=== Given data ===

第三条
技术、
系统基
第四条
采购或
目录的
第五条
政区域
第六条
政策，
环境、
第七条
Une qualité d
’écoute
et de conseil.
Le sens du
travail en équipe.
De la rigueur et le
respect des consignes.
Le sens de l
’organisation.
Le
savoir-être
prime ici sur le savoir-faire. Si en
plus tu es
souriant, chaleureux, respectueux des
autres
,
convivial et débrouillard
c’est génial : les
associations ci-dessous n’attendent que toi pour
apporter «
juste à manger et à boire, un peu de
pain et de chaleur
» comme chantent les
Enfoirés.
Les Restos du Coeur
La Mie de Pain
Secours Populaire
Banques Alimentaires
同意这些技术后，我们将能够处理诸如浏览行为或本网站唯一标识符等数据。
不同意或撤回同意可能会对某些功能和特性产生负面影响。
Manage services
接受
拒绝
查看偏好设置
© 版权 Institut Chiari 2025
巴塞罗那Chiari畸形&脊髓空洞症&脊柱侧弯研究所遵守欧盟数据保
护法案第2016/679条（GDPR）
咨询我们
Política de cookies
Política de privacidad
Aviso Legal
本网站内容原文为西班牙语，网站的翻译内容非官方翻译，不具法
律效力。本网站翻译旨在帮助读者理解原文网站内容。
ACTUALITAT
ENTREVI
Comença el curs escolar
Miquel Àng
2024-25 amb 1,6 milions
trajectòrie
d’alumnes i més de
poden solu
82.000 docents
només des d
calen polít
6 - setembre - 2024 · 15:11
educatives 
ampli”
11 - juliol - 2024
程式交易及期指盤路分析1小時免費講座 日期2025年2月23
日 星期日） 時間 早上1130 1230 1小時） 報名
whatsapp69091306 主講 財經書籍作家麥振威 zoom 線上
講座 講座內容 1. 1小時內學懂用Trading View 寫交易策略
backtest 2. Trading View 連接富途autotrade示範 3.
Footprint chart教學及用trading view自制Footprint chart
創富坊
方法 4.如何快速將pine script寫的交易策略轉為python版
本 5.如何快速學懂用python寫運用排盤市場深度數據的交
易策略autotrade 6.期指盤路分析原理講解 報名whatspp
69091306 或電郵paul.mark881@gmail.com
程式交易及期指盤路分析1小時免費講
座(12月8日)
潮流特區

===

## To do
From the data above, copy each line with the string "Política" in it.

## Exercise result
Política de cookies
Política de privacidad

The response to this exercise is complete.